Этот совет, сочтенный дружеским, показался самым разумным, хотя он был самым коварным, и он возобладал. Министр решил уехать в тот же вечер и отправиться в Гавр освобождать принцев. Он получил от королевы секретный приказ на имя их тюремщика, которому этот приказ предписывал неукоснительно повиноваться кардиналу.[33]
Никто не был предупрежден об этом бегстве. Вечером 6 февраля кардинал пришел, как обычно, к королеве, которая в присутствии всех долго разговаривала с ним, и при этом никто не заметил как у нее, так и у него ни малейшего изменения ни в лице, ни в голосе. Тем временем взбудораженный народ носился по улицам, и со всех сторон слышался крик «К оружию!».
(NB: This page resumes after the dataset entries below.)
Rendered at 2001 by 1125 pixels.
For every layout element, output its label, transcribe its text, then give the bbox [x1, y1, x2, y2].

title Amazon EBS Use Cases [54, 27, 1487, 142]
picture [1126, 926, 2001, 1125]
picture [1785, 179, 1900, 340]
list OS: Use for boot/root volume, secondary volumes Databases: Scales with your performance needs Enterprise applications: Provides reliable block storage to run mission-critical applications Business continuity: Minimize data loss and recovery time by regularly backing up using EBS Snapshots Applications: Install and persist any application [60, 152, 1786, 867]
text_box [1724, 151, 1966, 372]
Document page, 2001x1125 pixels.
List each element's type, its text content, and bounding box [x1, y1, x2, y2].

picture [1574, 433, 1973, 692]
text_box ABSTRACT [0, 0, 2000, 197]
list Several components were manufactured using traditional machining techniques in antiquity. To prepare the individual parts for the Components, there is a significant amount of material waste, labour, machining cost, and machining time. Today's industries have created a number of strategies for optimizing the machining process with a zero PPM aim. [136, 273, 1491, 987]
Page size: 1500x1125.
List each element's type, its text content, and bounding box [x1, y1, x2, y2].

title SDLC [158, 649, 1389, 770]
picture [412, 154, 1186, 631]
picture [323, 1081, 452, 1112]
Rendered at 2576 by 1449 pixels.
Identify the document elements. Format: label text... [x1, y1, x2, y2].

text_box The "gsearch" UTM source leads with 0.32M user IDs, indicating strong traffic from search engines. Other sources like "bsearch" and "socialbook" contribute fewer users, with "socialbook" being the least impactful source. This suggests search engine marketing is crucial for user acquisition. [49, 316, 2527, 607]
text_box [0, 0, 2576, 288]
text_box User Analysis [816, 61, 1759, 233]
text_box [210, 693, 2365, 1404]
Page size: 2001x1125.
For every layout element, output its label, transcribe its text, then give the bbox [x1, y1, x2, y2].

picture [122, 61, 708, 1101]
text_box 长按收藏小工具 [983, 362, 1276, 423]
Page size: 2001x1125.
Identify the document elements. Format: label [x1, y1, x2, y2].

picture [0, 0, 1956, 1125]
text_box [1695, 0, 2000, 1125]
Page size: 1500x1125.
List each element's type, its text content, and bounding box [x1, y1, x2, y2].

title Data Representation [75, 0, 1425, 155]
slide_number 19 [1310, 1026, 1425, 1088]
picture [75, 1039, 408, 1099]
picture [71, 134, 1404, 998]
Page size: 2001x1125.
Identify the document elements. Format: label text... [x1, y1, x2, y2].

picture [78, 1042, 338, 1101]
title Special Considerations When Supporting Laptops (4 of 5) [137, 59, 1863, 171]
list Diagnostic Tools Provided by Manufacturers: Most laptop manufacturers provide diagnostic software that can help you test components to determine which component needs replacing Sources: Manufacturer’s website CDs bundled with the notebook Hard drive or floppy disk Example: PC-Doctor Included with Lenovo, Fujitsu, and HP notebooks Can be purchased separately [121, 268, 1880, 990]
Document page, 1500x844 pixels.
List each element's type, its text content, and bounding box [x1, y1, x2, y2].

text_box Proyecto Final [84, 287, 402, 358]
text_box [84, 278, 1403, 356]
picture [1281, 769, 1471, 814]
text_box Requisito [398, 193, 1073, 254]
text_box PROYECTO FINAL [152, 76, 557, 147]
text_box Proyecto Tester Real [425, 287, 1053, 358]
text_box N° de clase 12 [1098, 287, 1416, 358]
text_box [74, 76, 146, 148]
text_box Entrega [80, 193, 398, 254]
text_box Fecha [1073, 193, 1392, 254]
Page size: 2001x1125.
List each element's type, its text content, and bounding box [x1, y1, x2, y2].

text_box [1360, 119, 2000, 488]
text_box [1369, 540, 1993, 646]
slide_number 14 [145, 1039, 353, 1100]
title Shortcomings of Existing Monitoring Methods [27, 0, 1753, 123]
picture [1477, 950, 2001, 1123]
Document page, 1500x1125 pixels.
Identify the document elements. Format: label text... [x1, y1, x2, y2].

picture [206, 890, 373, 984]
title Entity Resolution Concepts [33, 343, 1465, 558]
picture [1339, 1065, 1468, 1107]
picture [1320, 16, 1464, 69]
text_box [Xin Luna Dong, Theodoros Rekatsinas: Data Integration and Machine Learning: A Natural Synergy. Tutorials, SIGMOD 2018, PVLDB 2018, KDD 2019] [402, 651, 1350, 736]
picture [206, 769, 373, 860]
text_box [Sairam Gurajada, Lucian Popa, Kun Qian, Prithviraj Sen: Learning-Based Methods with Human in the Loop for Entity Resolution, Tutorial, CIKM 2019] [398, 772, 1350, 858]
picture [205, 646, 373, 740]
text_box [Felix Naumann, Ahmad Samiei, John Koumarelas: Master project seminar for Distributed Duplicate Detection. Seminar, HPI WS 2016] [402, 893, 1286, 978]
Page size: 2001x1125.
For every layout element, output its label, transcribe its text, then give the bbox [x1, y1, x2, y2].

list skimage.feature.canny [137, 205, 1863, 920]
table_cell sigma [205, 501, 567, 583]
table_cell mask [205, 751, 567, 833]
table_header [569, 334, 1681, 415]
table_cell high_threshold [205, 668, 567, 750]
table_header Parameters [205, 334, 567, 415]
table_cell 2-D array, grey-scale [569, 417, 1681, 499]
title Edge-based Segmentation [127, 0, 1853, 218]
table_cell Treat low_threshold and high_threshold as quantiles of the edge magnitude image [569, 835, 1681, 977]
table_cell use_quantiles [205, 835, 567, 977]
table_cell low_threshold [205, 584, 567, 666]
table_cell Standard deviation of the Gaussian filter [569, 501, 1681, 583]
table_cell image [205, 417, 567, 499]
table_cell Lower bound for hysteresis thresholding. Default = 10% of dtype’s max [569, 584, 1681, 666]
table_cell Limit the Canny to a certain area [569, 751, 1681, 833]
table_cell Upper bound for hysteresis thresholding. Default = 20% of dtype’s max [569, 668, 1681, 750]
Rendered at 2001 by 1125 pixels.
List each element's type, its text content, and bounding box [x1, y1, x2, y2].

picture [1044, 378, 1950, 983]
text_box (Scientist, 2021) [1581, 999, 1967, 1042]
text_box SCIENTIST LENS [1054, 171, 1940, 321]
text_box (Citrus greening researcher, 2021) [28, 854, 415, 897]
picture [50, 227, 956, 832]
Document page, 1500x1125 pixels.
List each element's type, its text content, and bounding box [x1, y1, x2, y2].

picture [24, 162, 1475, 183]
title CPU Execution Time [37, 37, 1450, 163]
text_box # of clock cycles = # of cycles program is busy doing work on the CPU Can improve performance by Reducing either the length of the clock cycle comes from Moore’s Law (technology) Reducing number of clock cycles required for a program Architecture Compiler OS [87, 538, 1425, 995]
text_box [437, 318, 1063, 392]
В десять часов вечера Мазарини попрощался с королевой, держась при этом так же естественно, как если бы должен был увидеться с ней на следующий день, и вернулся в свои покои. Там он переоделся в красный камзол, надел серые штаны, шляпу с пером и, выйдя из Пале-Рояля в сопровождении всего лишь двух дворян из своей свиты, добрался до ворот Ришелье, где его дожидались несколько слуг с лошадьми. Через два часа Мазарини был уже в Сен-Жермене, где ему предстояло переночевать.
Тем временем королева оставалась в кругу придворных, сохраняя спокойное выражение лица и свои обычные манеры.
Новость о бегстве кардинала коадъютор узнал от принца де Гемене и г-на де Бетюна. Он тотчас же помчался к герцогу Орлеанскому и застал его в окружении толпы придворных. Однако эту первую минуту торжества омрачала тревога: не замыслила ли королева, которую все видели такой спокойной и уверенной, присоединиться к кардиналу и увезти с собой короля? Этого опасался коадъютор, но герцог Орлеанский, хотя в глубине души он считал так же, не позволил предпринять никаких мер для предотвращения подобного события. Дело в том, что если бы королева и король покинули Париж, то герцог Орлеанский остался бы властителем города, и кто знает, не исполнились бы тогда замыслы, которые он вынашивал всю свою жизнь?